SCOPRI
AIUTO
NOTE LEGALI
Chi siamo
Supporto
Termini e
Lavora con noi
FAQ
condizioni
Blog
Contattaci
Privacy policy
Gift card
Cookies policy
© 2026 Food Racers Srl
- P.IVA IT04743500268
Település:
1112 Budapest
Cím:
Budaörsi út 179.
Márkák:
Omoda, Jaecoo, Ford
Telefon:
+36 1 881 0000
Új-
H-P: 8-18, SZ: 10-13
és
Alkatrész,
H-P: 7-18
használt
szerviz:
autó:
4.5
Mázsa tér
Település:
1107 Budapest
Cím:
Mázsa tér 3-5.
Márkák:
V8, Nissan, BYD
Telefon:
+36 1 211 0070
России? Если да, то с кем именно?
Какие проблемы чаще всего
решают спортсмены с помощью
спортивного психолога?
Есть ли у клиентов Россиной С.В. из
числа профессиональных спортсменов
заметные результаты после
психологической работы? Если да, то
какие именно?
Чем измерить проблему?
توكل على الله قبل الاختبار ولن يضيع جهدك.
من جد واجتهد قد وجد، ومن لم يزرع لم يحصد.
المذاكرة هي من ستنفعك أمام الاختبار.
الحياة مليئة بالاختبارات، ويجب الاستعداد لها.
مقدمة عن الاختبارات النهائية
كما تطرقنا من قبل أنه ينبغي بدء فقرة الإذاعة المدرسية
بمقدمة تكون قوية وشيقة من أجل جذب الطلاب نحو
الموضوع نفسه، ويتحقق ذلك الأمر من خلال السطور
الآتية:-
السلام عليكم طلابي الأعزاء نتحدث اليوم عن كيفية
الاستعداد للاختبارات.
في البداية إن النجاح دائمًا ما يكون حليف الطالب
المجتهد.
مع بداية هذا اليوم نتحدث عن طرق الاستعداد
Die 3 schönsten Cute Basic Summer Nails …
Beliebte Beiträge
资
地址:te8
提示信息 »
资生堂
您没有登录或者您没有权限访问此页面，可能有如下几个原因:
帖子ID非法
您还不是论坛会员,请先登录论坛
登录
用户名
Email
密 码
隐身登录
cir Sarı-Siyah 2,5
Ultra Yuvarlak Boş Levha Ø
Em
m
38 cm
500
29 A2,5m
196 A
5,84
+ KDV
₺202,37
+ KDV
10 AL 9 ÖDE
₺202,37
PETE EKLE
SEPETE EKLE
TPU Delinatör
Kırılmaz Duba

================================

**WORK TO COMPLETE**
Number of lines holding "الاستعداد" in the data: give it, with nothing else.

**ANSWER**
3